В свое время леди Харриет строго-настрого приказала всем в доме не прислуживать Гизеле. Она сама должна была заправлять постель, прибирать в своей комнате; и если кто-нибудь из слуг осмеливался помочь девушке выполнить очередное нелегкое задание мачехи (а перечень таких заданий был бесконечным), то им говорилось, что, раз у них мало собственных дел, придется увеличить круг их обязанностей, ведь они явно не отрабатывают своего жалованья.
Только у Элси хватало храбрости и доброты нарушать это распоряжение. Когда она готовила себе чай, то не забывала отнести украдкой чашку и Гизеле. Когда обстоятельства позволяли Элси оторваться от собственных дел, она всегда помогала Гизеле и обычно спешила в ее комнату с какой-нибудь очередной новостью или сплетней о том, что происходит в округе. Так что, по правде говоря, Элси была единственным человеком, который жалел и по-доброму относился к девушке, никому не нужной в этом доме.
Сейчас, когда Элси разожгла огонь, Гизела уселась на ковер перед камином и протянула закоченевшие руки к пламени.
– У вас новая прическа, мисс, – внимательно рассматривая девушку, сказала Элси. – Очень вам к лицу, если мне позволено будет заметить.
– Тебе нравится? – спросила Гизела.
Она забыла о себе и только теперь поняла, что, когда переодевалась в Истон Нестоне в свое старое платье, не изменила прически, оставив все так, как сделали умелые пальцы Фанни Анжерер.
– Вы очень переменились, – сказала Элси. – Я едва узнала вас, когда увидела внизу. Вы должны всегда так причесываться.
– Наверное, я не смогу сама так уложить волосы, – призналась Гизела.
– О, это совсем нетрудно, – решила Элси, тщательно рассмотрев прическу. – Думаю, сумею вам помочь, пока вы не привыкнете причесываться сами. Я вижу, как закреплены локоны. Как вы провели время, мисс, хорошо?

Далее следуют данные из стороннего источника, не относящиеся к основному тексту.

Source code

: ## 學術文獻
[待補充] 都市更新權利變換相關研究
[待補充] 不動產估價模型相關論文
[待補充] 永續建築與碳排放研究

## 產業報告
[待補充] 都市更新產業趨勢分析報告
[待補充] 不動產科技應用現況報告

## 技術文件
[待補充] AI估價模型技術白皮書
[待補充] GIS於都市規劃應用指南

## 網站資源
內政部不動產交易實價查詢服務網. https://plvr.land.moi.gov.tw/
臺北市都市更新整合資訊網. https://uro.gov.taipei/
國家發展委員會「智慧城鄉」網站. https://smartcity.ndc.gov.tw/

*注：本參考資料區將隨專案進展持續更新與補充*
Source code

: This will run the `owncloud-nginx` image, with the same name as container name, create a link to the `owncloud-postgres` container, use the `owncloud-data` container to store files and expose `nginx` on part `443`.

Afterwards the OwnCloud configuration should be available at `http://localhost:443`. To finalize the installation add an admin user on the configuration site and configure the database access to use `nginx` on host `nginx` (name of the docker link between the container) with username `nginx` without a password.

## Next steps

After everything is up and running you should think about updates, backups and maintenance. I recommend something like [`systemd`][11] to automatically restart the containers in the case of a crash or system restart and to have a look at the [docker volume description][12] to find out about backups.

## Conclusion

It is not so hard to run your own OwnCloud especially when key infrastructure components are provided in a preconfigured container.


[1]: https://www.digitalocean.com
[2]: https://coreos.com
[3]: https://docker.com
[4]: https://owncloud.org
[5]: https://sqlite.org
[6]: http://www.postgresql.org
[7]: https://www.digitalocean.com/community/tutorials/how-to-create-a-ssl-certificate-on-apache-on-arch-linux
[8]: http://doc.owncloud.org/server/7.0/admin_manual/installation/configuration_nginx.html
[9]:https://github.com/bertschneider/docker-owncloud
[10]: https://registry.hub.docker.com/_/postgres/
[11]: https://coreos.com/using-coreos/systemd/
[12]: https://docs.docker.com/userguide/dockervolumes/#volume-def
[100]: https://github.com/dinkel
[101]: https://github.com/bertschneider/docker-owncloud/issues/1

Гизела не сразу ответила. Да и что она могла ответить? Она хорошо провела время? Трудно сказать. Она подумала о тех потрясениях, которые пережила; о страхе и волнениях, опасении подвести императрицу; о любви, проснувшейся в ее сердце и поглотившей ее без остатка; о непроходящей боли при мысли о том, что она потеряла и уже никогда не сможет вновь пережить.
– Да, я хорошо провела время, – наконец проговорила она.
– Вы мне должны все рассказать, мисс, – сказала Элси. – А теперь мне пора идти. Скоро позвонит хозяйка, чтобы я пришла ее одевать. Я не скажу ей, что вы дома, если она не спросит.